The only physical remnants of the Gate known to exist in the mortal world are fragments of Orevicerium — pieces torn free during the Divinity Conflict, the sole recorded instance in which the Gate was partially breached. These fragments retain traces of the Gate’s original function and are among the most historically and spiritually significant materials ever recovered.

The one known exception to the Gate’s absolute restriction is Lycanum Tyr Mechanus, the god of Time, Fate, and True Order, whose permanent exemption was granted by the Eternal Quorum on the grounds that the machinery of fate itself requires an uninterrupted keeper.

The Gilded Pool

The Gilded Pool is the one location within the Ranjergon accessible — however briefly and conditionally — to mortals. It is a designated meeting space, neither fully within the divine interior of the Ranjergon nor entirely outside it, where Greater Deities may receive mortals who have earned their particular attention or favor.

Access to the Gilded Pool is not achieved through any conventional means of planar travel. The Divine Gate does not open for the merely powerful or the simply determined. Certain rare and highly specialized rituals exist — their origins unclear and their methods jealously guarded — that can part the boundary just enough for a mortal to glimpse the Gilded Pool and, if invited, to stand within it. These rituals do not breach the Gate so much as petition it, and whether any given attempt succeeds is believed to depend as much on the Gate’s own disposition as on the ritual’s technical precision.

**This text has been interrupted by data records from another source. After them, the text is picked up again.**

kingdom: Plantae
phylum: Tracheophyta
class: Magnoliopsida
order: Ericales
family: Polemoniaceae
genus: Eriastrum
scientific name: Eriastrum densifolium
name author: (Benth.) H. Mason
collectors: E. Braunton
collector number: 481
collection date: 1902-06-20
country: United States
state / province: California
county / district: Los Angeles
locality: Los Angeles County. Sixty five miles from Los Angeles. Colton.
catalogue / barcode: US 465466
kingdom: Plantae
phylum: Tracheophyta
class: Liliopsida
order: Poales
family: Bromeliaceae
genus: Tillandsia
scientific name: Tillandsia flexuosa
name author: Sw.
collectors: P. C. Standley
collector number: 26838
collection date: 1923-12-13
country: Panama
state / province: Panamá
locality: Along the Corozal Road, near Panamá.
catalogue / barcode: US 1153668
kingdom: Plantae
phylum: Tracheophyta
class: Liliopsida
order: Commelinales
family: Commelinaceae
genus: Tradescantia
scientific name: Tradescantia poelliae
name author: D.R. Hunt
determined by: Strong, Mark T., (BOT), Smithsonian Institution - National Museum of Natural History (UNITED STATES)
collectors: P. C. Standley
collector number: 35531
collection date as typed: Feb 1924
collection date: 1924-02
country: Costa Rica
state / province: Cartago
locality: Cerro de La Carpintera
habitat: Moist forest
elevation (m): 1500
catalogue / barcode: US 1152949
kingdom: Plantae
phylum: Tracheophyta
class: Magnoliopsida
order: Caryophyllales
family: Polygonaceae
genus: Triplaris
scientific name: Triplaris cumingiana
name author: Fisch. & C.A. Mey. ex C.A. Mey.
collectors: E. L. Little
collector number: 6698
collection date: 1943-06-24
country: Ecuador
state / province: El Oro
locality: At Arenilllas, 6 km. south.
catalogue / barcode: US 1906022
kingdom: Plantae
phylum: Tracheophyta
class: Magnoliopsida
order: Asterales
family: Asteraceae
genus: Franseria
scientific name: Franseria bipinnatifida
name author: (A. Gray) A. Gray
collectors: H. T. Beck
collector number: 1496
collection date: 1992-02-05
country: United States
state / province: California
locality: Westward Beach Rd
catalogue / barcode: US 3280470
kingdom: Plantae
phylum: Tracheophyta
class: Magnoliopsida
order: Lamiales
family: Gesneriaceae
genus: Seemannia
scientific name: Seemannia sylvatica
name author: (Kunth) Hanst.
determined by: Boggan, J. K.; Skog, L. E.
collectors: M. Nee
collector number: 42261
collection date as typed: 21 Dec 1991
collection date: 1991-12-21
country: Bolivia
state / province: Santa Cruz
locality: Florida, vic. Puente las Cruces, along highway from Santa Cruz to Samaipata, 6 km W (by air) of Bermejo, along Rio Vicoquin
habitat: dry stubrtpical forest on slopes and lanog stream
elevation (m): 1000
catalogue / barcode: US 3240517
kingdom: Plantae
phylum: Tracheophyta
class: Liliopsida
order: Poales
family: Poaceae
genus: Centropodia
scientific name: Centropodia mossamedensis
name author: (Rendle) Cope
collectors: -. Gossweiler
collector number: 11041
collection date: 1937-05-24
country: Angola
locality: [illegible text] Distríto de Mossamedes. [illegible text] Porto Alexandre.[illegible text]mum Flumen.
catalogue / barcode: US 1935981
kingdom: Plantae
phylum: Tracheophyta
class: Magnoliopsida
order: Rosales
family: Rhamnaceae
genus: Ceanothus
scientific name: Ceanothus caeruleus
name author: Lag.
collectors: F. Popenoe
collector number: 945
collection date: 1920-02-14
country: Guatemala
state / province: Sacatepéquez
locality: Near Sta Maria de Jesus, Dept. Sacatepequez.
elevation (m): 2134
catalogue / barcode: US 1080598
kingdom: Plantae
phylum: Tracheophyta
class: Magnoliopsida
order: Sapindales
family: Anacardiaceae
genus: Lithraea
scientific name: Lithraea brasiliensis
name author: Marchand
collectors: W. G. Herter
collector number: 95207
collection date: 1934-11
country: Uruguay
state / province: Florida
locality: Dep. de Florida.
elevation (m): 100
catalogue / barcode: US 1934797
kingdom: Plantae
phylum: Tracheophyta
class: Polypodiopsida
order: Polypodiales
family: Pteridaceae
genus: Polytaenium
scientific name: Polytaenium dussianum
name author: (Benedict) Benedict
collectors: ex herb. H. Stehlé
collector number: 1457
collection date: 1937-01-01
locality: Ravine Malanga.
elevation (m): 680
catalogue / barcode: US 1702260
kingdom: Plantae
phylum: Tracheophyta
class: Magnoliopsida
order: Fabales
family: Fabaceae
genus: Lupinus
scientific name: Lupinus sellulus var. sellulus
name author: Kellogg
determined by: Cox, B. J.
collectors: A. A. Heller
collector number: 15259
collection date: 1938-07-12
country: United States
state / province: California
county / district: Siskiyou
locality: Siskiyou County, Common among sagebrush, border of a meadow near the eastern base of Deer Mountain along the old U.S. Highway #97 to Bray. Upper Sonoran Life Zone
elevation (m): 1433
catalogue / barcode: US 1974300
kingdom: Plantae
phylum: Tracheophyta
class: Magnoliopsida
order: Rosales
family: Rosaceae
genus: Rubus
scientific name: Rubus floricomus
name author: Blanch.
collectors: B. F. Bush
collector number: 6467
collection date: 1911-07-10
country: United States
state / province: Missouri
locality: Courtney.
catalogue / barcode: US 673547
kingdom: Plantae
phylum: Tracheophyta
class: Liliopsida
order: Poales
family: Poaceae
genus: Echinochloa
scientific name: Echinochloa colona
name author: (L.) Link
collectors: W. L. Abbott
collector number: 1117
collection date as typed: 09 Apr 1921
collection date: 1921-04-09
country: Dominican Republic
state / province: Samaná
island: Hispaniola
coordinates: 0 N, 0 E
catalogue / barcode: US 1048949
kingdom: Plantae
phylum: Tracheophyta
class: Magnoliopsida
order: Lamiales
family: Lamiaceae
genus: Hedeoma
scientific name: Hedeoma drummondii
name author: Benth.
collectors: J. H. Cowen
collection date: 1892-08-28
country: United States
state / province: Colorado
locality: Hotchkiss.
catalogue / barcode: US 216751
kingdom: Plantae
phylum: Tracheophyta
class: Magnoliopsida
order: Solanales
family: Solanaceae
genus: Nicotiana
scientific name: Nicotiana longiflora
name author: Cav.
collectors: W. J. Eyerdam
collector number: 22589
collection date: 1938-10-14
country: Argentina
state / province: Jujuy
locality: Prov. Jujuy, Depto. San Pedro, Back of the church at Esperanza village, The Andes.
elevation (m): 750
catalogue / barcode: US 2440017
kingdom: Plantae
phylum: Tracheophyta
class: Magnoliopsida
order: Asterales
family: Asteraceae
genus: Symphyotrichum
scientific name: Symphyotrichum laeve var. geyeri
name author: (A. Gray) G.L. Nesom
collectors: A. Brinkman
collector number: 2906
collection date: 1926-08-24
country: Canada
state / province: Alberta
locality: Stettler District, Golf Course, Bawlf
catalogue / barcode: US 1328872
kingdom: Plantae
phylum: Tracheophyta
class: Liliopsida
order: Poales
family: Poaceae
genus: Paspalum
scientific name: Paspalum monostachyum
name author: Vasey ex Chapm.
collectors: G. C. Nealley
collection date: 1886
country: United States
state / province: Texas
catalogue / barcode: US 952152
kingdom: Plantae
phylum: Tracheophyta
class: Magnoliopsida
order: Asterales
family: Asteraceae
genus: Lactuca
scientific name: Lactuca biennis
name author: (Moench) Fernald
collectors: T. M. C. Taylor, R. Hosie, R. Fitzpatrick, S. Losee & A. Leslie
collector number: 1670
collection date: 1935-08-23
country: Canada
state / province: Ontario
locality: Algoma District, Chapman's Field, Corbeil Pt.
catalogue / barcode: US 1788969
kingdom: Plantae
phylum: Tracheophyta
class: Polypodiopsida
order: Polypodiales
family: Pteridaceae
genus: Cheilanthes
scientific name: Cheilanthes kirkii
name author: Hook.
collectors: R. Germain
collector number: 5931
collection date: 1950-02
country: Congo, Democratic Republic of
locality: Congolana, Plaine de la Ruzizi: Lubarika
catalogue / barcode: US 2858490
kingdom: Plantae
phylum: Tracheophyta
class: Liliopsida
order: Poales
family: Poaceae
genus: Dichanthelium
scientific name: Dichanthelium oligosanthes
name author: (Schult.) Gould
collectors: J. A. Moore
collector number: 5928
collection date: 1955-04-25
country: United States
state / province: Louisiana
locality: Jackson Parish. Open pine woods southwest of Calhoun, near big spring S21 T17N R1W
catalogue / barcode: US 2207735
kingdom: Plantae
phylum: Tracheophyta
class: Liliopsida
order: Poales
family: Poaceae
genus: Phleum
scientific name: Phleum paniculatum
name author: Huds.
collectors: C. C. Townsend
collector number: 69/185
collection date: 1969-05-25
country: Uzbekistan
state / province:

The Gilded Pool itself is described in the handful of accounts left by mortals who have experienced it as a space of overwhelming stillness. Light there does not behave as it does in the mortal world. The pool from which the location takes its name is said to reflect not the face of the one who looks into it, but something else entirely — what that something is varies in every account.

Greater Deities use the Gilded Pool deliberately. An audience there is not an accident or a mercy. It means the deity in question has chosen to engage, and the mortal present has been deemed significant enough to warrant that choice.

Known History

Records of mortal visits to the Gilded Pool are scarce and often treated with skepticism by mainstream religious institutions, which are reluctant to confirm that any mortal has stood in the presence of a Greater Deity without institutional sanction. What records do exist are fragmented, held primarily by obscure theological orders and certain noble archives.

The existence of the Ranjergon itself is universally accepted doctrine across Ahvantir’s major faiths. Its precise nature, geography, and internal structure remain entirely unknown to mortals, and most religious traditions teach that attempting to understand it in mortal terms is a category error.